TO DO | Taking the line with "37: (419, 467, 5.00)" as the first and the line with "26: (560, 289, 5.26)" as the last, set down the lines below exactly, pictures excluded.

DATA IN THIS EXERCISE |

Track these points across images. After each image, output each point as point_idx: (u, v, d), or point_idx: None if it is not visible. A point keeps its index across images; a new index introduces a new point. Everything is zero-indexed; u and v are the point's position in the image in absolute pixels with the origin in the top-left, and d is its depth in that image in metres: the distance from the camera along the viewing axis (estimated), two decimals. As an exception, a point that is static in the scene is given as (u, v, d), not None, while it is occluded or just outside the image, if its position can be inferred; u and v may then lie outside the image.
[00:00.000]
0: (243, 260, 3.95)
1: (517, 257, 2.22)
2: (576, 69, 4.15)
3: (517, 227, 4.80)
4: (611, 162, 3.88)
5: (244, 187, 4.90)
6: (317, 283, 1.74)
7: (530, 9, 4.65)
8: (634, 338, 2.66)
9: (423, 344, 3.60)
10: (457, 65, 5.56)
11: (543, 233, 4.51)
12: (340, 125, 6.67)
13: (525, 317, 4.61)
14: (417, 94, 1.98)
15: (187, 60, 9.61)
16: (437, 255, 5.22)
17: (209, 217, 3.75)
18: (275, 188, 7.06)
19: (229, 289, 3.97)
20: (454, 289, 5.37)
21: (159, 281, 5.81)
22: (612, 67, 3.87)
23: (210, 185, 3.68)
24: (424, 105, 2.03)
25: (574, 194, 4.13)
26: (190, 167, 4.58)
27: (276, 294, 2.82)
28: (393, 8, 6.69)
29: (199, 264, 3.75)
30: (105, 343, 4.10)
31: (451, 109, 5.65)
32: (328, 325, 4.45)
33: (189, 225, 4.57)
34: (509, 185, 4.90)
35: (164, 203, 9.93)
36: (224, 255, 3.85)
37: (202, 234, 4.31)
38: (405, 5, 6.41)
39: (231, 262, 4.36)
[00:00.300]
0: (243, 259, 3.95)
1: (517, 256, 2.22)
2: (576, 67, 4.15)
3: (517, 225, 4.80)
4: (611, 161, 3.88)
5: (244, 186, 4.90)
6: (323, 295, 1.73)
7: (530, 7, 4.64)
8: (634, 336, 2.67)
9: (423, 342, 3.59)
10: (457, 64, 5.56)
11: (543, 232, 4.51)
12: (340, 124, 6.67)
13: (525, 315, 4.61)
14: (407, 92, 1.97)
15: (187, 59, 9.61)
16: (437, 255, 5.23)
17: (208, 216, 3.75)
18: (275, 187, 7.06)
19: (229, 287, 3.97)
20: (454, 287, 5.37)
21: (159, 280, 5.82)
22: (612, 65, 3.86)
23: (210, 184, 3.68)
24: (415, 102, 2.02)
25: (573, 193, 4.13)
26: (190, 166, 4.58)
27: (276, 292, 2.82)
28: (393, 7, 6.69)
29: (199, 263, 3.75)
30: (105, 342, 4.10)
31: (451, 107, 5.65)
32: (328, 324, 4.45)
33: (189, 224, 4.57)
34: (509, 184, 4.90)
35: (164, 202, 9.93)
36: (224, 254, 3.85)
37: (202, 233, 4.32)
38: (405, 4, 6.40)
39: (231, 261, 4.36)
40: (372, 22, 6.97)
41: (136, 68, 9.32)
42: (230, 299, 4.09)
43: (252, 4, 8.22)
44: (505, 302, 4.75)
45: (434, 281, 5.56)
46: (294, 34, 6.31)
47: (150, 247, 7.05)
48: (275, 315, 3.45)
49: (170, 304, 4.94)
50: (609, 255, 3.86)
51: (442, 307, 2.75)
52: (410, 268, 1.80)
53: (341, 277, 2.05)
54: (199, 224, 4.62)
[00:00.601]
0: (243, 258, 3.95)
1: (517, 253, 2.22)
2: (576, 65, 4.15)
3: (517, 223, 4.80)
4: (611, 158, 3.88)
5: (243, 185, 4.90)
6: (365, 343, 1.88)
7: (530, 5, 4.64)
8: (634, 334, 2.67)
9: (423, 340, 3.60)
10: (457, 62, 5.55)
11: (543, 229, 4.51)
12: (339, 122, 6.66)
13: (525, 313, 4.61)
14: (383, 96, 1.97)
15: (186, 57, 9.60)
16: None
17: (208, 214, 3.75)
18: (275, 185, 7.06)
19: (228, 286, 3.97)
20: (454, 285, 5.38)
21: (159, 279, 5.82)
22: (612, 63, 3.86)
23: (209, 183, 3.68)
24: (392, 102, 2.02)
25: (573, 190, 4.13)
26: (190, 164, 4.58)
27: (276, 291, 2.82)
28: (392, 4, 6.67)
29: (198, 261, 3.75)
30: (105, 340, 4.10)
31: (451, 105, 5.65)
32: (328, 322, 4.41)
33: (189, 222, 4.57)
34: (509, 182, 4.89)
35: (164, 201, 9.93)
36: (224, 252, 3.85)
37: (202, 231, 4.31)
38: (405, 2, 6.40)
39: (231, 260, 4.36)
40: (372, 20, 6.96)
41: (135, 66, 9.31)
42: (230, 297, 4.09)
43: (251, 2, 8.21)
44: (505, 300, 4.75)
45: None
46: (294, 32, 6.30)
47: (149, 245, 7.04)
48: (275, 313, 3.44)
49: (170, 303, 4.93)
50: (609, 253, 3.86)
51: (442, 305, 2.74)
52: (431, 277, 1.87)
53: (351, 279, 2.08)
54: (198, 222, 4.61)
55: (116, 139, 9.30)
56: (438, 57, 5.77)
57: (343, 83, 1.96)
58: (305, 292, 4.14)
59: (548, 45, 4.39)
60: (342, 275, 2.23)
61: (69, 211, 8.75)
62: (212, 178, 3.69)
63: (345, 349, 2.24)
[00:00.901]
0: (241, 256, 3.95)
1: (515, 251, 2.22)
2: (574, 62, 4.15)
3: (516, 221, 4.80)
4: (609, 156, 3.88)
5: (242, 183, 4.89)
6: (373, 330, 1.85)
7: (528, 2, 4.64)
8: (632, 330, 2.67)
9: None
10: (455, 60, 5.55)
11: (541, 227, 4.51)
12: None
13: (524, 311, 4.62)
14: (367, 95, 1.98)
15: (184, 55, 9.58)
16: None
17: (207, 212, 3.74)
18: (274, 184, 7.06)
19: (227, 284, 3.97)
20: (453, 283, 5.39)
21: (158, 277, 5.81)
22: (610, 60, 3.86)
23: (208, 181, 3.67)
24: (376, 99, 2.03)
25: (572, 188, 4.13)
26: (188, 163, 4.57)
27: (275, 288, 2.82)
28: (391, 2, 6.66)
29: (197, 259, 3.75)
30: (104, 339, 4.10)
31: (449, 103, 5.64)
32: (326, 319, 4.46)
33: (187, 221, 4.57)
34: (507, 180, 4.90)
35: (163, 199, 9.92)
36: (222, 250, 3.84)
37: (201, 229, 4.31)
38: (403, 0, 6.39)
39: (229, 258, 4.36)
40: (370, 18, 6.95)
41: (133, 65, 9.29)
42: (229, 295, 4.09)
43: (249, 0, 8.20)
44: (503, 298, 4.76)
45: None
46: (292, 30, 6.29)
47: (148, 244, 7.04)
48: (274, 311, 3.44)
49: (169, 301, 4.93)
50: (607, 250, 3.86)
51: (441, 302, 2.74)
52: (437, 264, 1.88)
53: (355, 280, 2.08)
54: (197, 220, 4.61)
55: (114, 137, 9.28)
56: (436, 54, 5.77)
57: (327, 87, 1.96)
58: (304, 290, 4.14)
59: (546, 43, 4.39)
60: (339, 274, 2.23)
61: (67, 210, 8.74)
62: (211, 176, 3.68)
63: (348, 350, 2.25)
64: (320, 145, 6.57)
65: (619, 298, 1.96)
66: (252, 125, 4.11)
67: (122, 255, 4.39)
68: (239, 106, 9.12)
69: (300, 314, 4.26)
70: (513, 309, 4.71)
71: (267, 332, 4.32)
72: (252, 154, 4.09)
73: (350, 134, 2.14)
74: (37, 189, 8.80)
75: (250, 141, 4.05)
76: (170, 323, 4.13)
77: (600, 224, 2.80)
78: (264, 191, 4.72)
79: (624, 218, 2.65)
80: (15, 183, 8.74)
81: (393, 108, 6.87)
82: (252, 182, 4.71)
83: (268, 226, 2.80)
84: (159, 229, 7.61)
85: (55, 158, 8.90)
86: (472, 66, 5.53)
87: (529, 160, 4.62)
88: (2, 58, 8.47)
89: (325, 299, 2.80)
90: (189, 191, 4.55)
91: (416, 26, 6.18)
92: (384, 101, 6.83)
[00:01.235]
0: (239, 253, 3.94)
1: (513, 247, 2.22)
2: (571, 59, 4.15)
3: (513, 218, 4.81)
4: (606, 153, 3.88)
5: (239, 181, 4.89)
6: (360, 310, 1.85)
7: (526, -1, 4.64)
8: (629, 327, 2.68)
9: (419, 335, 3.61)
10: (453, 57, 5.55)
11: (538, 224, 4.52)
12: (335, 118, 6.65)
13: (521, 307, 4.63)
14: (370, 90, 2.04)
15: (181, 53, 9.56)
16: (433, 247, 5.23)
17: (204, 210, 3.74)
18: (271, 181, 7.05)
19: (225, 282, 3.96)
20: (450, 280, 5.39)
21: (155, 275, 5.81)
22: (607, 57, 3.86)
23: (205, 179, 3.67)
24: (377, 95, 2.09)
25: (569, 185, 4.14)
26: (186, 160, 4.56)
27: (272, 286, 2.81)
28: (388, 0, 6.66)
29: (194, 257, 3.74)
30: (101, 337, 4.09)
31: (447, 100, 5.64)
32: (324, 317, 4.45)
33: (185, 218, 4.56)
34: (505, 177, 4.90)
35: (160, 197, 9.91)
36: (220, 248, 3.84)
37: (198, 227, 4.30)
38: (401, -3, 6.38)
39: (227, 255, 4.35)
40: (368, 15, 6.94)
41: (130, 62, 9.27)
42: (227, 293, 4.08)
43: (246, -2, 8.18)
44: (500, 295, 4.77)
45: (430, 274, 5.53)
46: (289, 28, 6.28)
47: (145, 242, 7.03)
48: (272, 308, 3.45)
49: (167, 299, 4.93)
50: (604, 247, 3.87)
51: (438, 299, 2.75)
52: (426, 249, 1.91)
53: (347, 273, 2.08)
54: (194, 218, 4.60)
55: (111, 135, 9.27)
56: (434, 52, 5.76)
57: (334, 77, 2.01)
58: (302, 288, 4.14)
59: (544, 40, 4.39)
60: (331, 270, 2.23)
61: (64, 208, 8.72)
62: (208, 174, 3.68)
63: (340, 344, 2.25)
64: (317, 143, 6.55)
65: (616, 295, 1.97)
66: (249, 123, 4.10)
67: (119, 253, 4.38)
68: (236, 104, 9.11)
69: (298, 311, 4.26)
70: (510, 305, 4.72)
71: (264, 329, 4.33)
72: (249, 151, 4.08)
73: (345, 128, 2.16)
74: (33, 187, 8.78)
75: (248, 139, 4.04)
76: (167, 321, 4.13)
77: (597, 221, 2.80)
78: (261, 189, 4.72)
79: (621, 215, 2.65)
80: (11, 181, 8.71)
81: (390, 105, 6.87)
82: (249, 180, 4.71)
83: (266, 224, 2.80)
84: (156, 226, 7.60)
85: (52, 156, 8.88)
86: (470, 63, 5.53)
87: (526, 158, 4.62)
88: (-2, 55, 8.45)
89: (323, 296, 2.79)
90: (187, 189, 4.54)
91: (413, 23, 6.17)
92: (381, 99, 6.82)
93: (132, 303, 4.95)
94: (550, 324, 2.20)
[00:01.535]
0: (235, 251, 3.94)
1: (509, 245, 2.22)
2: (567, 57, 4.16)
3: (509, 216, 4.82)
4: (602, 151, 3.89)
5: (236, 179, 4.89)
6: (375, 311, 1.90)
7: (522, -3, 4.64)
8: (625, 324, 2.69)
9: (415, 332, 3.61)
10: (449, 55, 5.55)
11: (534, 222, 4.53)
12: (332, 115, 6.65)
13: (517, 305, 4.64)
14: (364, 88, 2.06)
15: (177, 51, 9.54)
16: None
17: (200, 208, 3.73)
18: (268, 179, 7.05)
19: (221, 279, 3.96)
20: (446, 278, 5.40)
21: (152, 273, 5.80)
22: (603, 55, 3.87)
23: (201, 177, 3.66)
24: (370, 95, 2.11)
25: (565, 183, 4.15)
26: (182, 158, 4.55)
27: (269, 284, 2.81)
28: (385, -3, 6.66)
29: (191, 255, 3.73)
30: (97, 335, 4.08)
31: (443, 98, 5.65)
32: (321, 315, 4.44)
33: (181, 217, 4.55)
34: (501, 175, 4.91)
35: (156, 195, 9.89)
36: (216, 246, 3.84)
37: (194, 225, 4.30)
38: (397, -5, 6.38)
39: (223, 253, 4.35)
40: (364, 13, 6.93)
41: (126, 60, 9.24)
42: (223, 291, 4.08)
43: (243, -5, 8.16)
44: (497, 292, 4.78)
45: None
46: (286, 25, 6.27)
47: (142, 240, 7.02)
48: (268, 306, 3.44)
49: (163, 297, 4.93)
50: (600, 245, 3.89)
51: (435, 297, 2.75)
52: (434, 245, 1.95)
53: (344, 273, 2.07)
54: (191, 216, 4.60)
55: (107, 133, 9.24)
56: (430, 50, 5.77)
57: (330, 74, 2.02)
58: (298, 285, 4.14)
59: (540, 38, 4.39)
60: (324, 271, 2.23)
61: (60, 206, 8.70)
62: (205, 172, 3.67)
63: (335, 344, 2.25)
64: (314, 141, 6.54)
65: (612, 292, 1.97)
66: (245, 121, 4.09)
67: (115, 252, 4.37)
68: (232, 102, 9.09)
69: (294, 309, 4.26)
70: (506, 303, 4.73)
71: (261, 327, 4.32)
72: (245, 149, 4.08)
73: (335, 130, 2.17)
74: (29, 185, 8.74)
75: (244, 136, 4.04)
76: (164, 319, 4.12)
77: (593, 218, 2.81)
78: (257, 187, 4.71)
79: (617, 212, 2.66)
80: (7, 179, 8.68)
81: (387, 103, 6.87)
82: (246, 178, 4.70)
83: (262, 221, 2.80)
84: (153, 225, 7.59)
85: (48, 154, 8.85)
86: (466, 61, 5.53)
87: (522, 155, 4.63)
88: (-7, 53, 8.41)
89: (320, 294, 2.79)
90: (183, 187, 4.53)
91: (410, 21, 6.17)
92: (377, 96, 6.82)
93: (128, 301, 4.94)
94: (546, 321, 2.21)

* * *

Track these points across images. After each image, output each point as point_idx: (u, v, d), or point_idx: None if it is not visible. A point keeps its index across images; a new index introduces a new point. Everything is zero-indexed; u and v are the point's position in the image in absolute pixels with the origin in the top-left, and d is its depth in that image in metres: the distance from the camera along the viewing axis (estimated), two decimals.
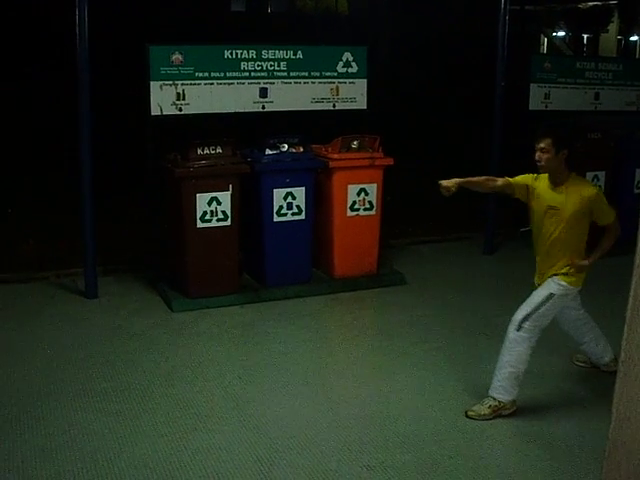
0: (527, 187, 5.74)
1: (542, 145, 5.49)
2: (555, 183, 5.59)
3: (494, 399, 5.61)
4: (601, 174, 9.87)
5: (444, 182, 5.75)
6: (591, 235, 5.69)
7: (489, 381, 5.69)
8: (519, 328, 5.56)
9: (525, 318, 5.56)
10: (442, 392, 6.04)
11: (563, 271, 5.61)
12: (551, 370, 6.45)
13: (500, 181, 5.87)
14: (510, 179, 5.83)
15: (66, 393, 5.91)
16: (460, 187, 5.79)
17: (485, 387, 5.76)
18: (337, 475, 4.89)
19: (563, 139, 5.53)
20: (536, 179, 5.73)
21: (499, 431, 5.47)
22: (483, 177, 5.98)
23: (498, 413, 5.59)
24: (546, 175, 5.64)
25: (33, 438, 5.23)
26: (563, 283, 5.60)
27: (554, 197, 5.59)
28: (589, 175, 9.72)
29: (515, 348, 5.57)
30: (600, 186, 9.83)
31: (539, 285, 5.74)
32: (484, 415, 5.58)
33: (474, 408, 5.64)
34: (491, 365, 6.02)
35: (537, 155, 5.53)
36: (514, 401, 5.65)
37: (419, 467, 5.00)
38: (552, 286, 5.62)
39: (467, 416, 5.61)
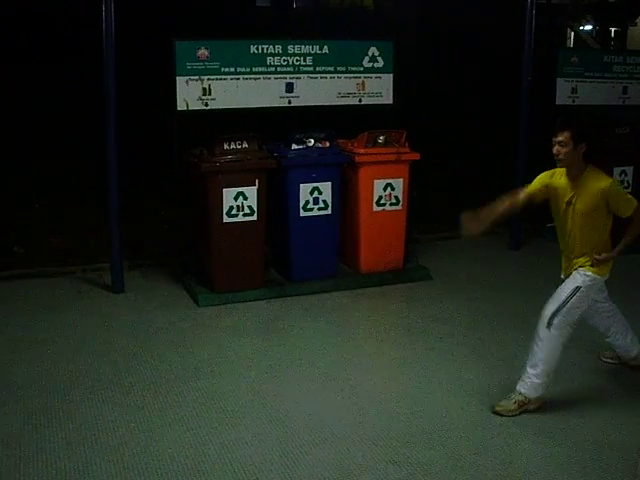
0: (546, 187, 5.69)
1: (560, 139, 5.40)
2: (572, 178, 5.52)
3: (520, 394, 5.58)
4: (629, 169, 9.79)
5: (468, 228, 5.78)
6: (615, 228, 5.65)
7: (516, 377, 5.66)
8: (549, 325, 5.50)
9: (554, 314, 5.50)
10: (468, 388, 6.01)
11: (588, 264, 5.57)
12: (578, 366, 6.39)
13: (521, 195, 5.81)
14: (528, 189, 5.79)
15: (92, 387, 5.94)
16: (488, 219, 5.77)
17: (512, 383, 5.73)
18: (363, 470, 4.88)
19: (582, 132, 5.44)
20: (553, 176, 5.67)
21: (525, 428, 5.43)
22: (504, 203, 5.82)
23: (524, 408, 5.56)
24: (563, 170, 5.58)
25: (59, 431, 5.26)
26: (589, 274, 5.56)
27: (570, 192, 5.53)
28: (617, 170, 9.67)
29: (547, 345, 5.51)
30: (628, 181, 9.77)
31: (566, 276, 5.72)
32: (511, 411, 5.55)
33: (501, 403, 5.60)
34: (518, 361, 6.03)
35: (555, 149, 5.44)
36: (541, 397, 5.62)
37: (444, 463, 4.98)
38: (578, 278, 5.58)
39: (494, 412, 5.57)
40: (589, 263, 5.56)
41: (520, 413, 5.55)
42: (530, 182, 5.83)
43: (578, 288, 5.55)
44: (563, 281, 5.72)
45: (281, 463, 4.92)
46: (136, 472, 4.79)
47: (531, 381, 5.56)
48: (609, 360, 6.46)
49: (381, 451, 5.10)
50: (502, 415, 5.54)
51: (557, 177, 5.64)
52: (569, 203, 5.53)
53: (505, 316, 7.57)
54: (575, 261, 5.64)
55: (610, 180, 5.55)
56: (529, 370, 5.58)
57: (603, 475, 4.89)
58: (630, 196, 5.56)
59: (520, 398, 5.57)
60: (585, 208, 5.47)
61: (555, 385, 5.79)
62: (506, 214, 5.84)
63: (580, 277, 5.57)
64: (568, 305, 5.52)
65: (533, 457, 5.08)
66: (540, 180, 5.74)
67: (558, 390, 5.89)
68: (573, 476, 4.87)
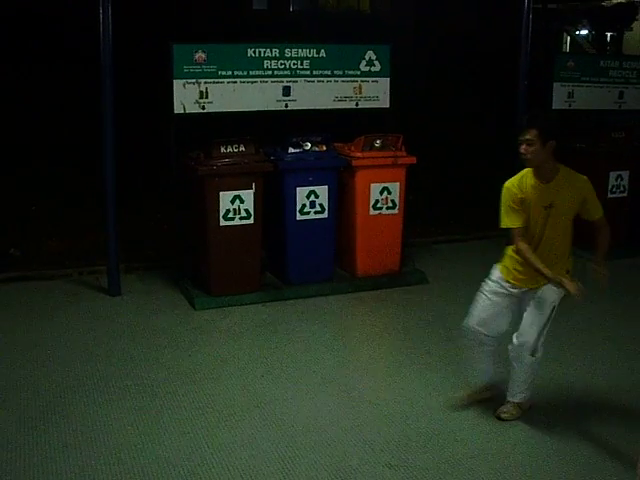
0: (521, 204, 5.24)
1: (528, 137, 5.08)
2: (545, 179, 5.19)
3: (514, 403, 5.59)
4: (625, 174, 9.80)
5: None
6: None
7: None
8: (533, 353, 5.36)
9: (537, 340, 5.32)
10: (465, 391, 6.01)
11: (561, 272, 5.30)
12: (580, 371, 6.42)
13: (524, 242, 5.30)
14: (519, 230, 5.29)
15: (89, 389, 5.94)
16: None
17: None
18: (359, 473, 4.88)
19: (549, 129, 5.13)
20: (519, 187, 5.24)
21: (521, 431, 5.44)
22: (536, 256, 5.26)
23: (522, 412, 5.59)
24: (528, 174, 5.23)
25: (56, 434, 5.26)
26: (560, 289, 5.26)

ANSWER AREA |
37: (419, 467, 5.00)
38: (552, 286, 5.62)
39: (467, 416, 5.61)
0: (546, 187, 5.69)
1: (560, 139, 5.40)
2: (572, 178, 5.52)
3: (520, 394, 5.58)
4: (629, 169, 9.79)
5: (468, 228, 5.78)
6: (615, 228, 5.65)
7: (516, 377, 5.66)
8: (549, 325, 5.50)
9: (554, 314, 5.50)
10: (468, 388, 6.01)
11: (588, 264, 5.57)
12: (578, 366, 6.39)
13: (521, 195, 5.81)
14: (528, 189, 5.79)
15: (92, 387, 5.94)
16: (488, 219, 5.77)
17: (512, 383, 5.73)
18: (363, 470, 4.88)
19: (582, 132, 5.44)
20: (553, 176, 5.67)
21: (525, 428, 5.43)
22: (504, 203, 5.82)
23: (524, 408, 5.56)
24: (563, 170, 5.58)
25: (59, 431, 5.26)
26: (589, 274, 5.56)
27: (570, 192, 5.53)
28: (617, 170, 9.67)
29: (547, 345, 5.51)
30: (628, 181, 9.77)
31: (566, 276, 5.72)
32: (511, 411, 5.55)
33: (501, 403, 5.60)
34: (518, 361, 6.03)
35: (555, 149, 5.44)
36: (541, 397, 5.62)
37: (444, 463, 4.98)
38: (578, 278, 5.58)
39: (494, 412, 5.57)
40: (589, 263, 5.56)
41: (520, 413, 5.55)
42: (530, 182, 5.83)
43: (578, 288, 5.55)
44: (563, 281, 5.72)
45: (281, 463, 4.92)
46: (136, 472, 4.79)
47: (531, 381, 5.56)
48: (609, 360, 6.46)
49: (381, 451, 5.10)
50: (502, 415, 5.54)
51: (557, 177, 5.64)
52: (569, 203, 5.53)
53: (505, 316, 7.57)
54: (575, 261, 5.64)
55: (610, 180, 5.55)
56: (529, 370, 5.58)
57: (603, 475, 4.89)
58: (630, 196, 5.56)
59: (520, 398, 5.57)
60: (585, 208, 5.47)
61: (555, 385, 5.79)
62: (506, 214, 5.84)
63: (580, 277, 5.57)
64: (568, 305, 5.52)
65: (533, 457, 5.08)
66: (540, 180, 5.74)
67: (558, 390, 5.89)
68: (573, 476, 4.87)
0: (521, 204, 5.24)
1: (528, 137, 5.08)
2: (545, 179, 5.19)
3: (514, 403, 5.59)
4: (625, 174, 9.80)
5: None
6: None
7: None
8: (533, 353, 5.36)
9: (537, 340, 5.32)
10: (465, 391, 6.01)
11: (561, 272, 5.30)
12: (580, 371, 6.42)
13: (524, 242, 5.30)
14: (519, 230, 5.29)
15: (89, 389, 5.94)
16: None
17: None
18: (359, 473, 4.88)
19: (549, 129, 5.13)
20: (519, 187, 5.24)
21: (521, 431, 5.44)
22: (536, 256, 5.26)
23: (522, 412, 5.59)
24: (528, 174, 5.23)
25: (56, 434, 5.26)
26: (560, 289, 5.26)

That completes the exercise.